Nous connaissons pourtant toujours en France ce paradoxe qui oppose niveau de soins et niveau de prévention : notre système de santé est l’un des meilleurs au monde, notre espérance de vie ne cesse de croître, notre fécondité reste parmi les plus élevées en Europe, mais la mortalité des ouvriers et employés reste trois fois plus importante que celle des cadres supérieurs, la différence d’espérance de vie à la naissance est de plus de dix ans entre les zones nord et sud, et le taux de prématurité varie du simple au triple selon le niveau scolaire de la mère...
Ce que je veux souligner ici avec insistance, c’est à la fois le caractère évitable de ces pathologies sociales liées à la précarité, la source considérable d’économies que constituerait un investissement massif en politique de prévention, mais aussi le caractère impérativement transversal qui en conditionne l’efficacité.
Mais nos récents débats sur le projet de réforme des retraites ont suffisamment montré, avec la vassalisation de la médecine du travail et une conception de la pénibilité réduite à une invalidité avérée d’au moins 10 %, que ce gouvernement n’a pas intégré cette nécessaire notion de transversalité.
Les données financières de cette mission « Santé » confirment que la prévention n’est pas un impératif de ce gouvernement. Inscrit dans la rigueur générale, l’ensemble des crédits du programme 204, Prévention, sécurité sanitaire et offre de soins, régresse de près de 5 %. S’il faut se féliciter de l’augmentation des crédits de formation initiale, le reste est saupoudrage, cela a été dit. L’examen détaillé des actions est même inquiétant.
L’objectif annoncé de l’action 12, Accès à la santé et éducation à la santé, en faveur de la prévention des grossesses indésirables, est démenti par la diminution des budgets alloués au Planning familial, les fermetures de centres d’interruption volontaire de grossesse et la grande discrétion des campagnes de sensibilisation sur la contraception.
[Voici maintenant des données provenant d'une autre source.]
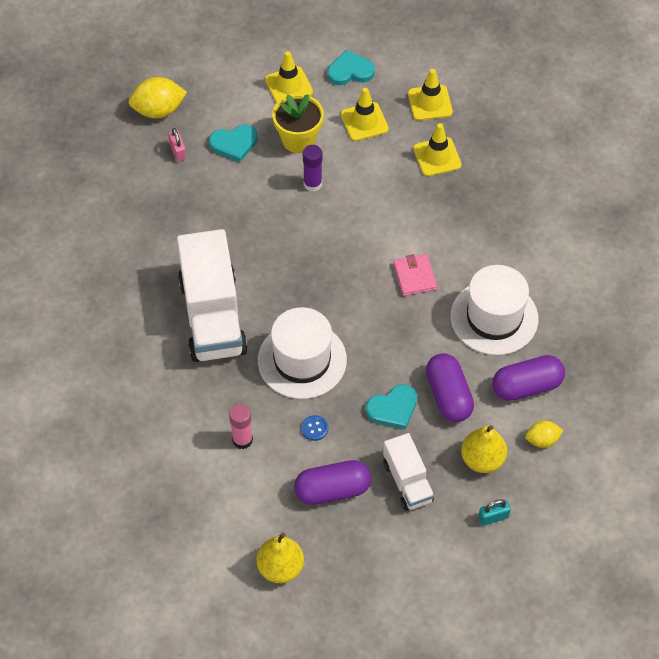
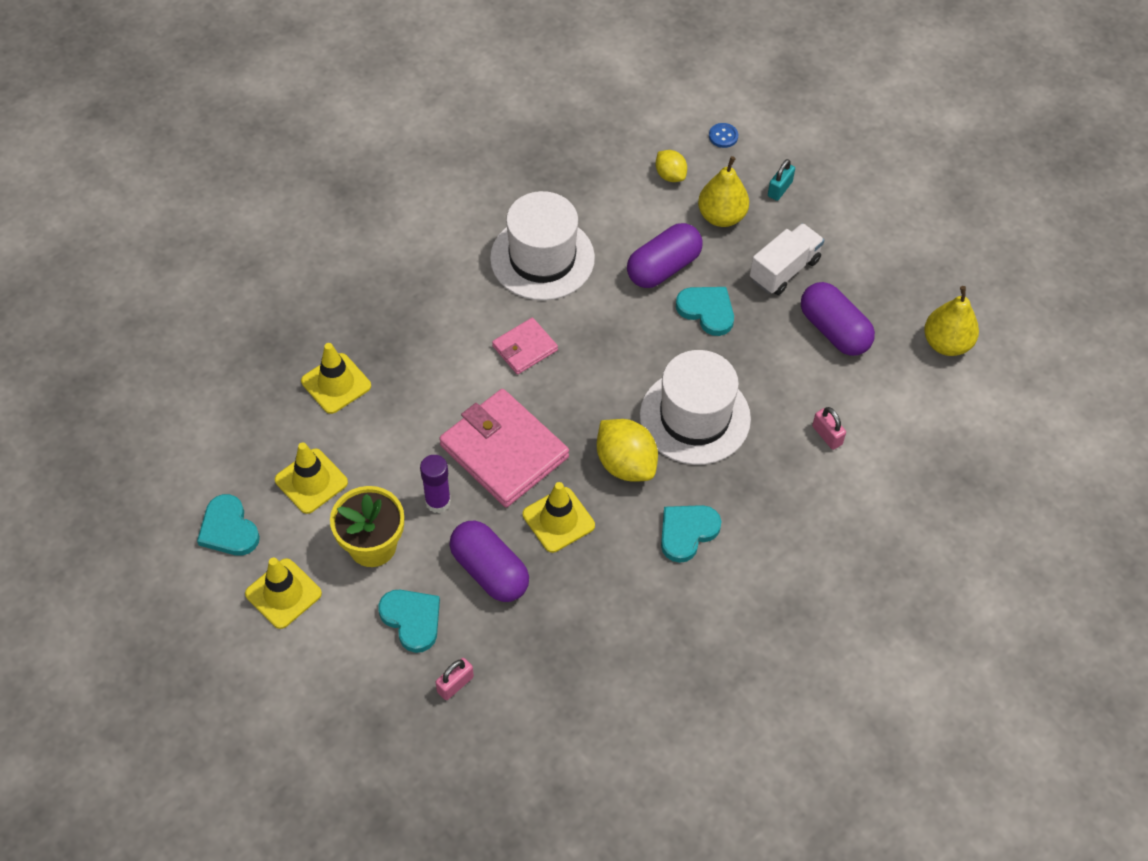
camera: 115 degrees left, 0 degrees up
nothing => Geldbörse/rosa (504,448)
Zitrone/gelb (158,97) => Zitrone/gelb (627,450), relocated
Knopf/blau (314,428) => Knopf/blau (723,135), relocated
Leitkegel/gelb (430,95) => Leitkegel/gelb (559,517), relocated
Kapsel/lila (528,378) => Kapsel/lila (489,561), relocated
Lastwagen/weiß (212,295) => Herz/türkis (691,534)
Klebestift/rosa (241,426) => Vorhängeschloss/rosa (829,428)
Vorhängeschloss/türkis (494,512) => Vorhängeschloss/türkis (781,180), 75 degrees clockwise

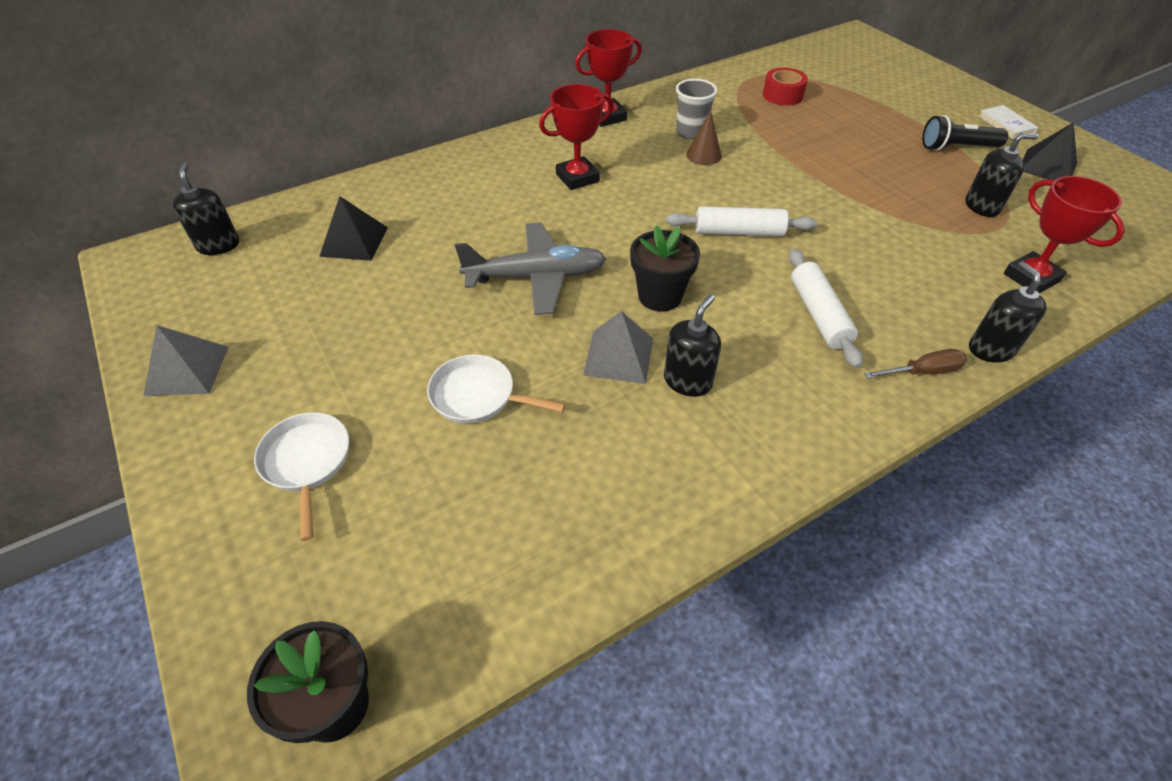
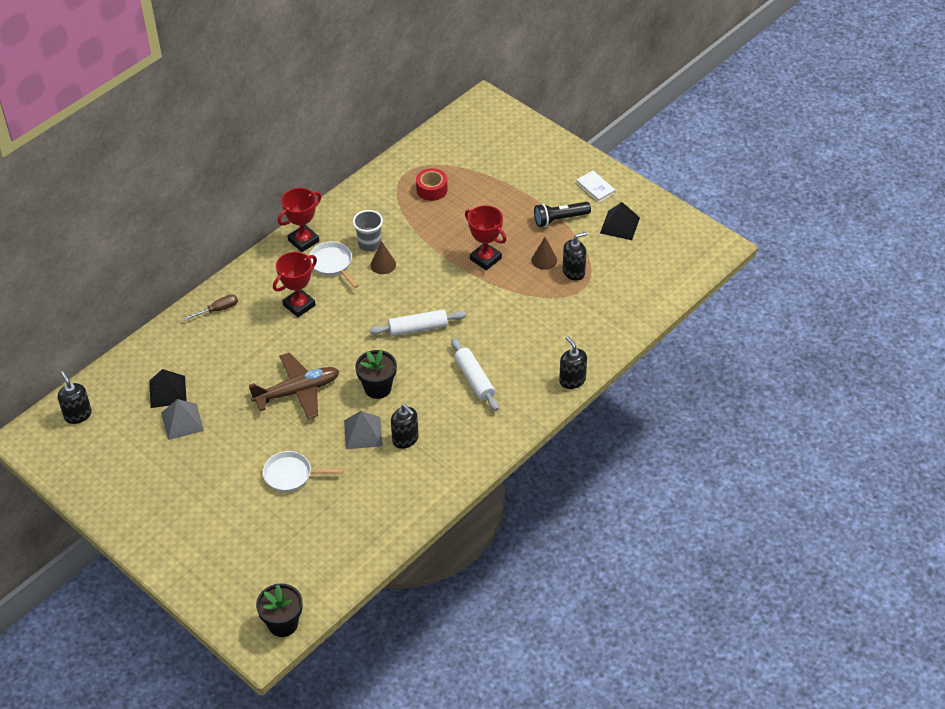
camera: 15 degrees left, 0 degrees up
nothing => Kegel/braun (544,253)
Pyramide/grau (186,360) => Pyramide/grau (182,419), relocated
Pfanne/weiß (301,476) => Pfanne/weiß (334,264), relocated
Schraubenzieher/braun (915,364) => Schraubenzieher/braun (210,307), relocated
Pokal/rot (1064,234) => Pokal/rot (486,237), relocated
Flugzeug/grau (531,268) => Flugzeug/braun (294,386)
Seifenspender/schwarz (692,345) => Seifenspender/schwarz (405,426), 120 degrees clockwise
L’objectif de l’action 13, Prévention des risques infectieux et des risques liés aux soins, que constituent toujours sida, hépatite et tuberculose, est mis à mal par la baisse des crédits de 15 %. Le dernier rapport public annuel de la Cour des comptes, du 9 février 2010, et l’Avis conjoint du Conseil national du sida et de la Conférence nationale de santé relatif au projet de plan national VIH/sida du 17 juin 2010 font état d’une politique inefficace face aux défis actuels, d’absence de moyens, de plan timoré en matière de dépistage et de traitement, et surtout d’un manque de cohérence entre les politiques publiques s’agissant des personnes migrantes – j’y reviendrai –, des détenus, des usagers de drogues, des prostituées... De plus, le budget lié à la prévention de la santé au travail chute de 15 % et celui de l’éducation à la santé baisse d’un tiers depuis trois ans...
Au-delà se pose même un réel problème d’évaluation des politiques de santé publique. En termes de lisibilité, la nouvelle maquette budgétaire ne favorise pas les comparaisons et la globalisation des crédits du programme Prévention et sécurité sanitaire ne permettra plus d’avoir connaissance en amont des politiques menées, puisqu’elles ne sont plus détaillées par type d’action.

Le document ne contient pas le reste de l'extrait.